One thing I learned today on this last topic that I wanted to make sure I stated correctly. On my last post ( http://checkpointfun.blogspot.com/2012/01/packet-debugging-through-firewall.html ), I had a packet pinging through the firewall out into the Internet. However, what I want to make sure Im clear on is the meaning of the letters I mentioned before in the packet capture (i,I,O,o). I think this will be very important in troubleshooting, as it has been to me so far. So, here is an example:
i = "incoming" to the interface mentioned in the capture
I= "incoming" into the OS kernal
O= "outgoing" from the OS kernal
o= "outgoing" from the interface mentioned in the capture
So, lets look at this packet capture below, from the start (including the command):
fw monitor -e "accept src=29.27.7.2 or dst=29.27.7.2;"

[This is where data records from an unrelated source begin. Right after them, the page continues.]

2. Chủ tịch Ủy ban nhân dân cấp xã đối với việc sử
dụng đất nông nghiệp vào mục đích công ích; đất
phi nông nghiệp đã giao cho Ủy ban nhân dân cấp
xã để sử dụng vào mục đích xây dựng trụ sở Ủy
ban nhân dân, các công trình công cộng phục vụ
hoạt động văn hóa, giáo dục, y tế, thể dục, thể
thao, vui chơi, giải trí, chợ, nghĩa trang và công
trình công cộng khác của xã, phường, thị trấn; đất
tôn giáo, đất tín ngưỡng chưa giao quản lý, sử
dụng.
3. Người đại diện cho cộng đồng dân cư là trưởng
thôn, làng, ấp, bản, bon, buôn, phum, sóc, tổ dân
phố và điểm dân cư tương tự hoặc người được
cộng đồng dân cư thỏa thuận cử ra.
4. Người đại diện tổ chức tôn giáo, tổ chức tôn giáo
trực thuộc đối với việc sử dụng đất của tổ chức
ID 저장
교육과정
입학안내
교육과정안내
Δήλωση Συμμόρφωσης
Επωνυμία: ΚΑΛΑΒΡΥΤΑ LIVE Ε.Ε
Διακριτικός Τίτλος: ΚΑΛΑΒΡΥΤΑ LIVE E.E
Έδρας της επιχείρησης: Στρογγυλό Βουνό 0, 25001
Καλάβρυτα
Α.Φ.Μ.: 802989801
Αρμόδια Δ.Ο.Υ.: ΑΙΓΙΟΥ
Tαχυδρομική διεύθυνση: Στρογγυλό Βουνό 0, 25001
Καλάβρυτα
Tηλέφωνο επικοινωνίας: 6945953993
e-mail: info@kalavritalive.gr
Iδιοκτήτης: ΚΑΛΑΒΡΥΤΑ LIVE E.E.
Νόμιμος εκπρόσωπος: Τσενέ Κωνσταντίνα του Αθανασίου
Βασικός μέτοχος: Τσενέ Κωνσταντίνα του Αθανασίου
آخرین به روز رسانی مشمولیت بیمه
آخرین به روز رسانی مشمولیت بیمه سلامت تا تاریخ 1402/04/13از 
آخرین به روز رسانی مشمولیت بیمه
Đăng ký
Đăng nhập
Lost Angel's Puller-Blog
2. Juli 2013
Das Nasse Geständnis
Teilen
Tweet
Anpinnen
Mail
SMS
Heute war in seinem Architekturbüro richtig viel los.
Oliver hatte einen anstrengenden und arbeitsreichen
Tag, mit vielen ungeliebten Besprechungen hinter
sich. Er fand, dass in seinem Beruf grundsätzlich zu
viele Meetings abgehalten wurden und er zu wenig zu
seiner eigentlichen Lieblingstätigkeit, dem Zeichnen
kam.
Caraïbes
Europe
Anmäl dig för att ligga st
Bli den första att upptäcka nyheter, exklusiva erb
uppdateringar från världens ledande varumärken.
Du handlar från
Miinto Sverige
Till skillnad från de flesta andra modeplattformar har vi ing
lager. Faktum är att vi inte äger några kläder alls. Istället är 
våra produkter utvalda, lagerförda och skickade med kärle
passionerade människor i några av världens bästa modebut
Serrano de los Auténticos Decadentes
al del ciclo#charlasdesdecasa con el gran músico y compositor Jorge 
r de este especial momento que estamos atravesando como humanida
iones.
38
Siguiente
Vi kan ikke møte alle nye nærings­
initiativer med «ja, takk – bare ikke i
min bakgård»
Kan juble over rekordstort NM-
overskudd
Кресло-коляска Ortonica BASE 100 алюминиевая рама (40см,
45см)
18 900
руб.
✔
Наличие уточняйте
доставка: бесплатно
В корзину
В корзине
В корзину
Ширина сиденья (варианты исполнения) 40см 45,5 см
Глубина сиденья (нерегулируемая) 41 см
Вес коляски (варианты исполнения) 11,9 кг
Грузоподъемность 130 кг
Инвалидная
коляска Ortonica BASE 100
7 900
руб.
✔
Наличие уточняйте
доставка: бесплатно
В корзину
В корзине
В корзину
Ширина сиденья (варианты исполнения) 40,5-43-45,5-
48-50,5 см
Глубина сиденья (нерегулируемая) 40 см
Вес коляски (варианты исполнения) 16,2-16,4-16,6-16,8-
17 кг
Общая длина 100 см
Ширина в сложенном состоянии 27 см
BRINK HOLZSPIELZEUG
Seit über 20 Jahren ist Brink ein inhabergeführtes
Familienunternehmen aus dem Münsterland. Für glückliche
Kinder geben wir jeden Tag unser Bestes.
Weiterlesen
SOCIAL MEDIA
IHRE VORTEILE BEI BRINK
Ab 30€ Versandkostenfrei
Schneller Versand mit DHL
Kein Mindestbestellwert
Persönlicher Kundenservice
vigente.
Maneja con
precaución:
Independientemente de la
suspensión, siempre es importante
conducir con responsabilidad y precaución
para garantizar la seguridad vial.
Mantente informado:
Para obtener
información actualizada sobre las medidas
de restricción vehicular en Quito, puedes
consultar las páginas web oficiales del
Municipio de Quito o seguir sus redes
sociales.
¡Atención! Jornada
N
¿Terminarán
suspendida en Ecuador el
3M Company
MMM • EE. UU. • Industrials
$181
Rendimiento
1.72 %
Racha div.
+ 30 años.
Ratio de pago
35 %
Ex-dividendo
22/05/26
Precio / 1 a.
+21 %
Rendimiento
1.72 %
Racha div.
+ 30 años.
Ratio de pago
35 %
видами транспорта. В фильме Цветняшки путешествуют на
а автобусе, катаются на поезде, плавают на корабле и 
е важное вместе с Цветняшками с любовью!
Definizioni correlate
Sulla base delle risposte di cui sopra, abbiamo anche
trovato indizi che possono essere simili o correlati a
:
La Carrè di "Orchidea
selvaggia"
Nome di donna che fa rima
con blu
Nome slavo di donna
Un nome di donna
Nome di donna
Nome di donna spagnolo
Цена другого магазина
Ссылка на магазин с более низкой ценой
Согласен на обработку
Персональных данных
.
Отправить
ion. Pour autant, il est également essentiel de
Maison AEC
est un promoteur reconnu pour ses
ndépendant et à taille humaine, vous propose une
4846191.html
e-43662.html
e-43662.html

monitor: getting filter (from command line)
monitor: compiling
monitorfilter:
Compiled OK.
monitor: loading
monitor: monitoring (control-C to stop)
External:o[154]: 17.27.14.13 -> 29.27.7.2 (UDP) len=154 id=0 <--------- "o" outgoing from the OS kernal
UDP: 48900 -> 1812
External:O[154]: 17.27.14.13 -> 29.27.7.2 (UDP) len=154 id=0 <--------- "O" outgoing from the outside interface from the IP of 17.27.14.13 to 29.27.7.2
UDP: 48900 -> 1812
External:i[207]: 29.27.7.2 -> 17.27.14.13 (UDP) len=207 id=10621 <--------- "i" incoming into the outside interface from the IP of 29.27.7.2 to 17.27.14.13
UDP: 1812 -> 48900
External:I[207]: 29.27.7.2 -> 17.27.14.13 (UDP) len=207 id=10621 <--------- "I" incoming into the OS kernal
UDP: 1812 -> 48900
I just wanted to make sure I made clear the meanings of the letters i, I, O, and o. Thanks.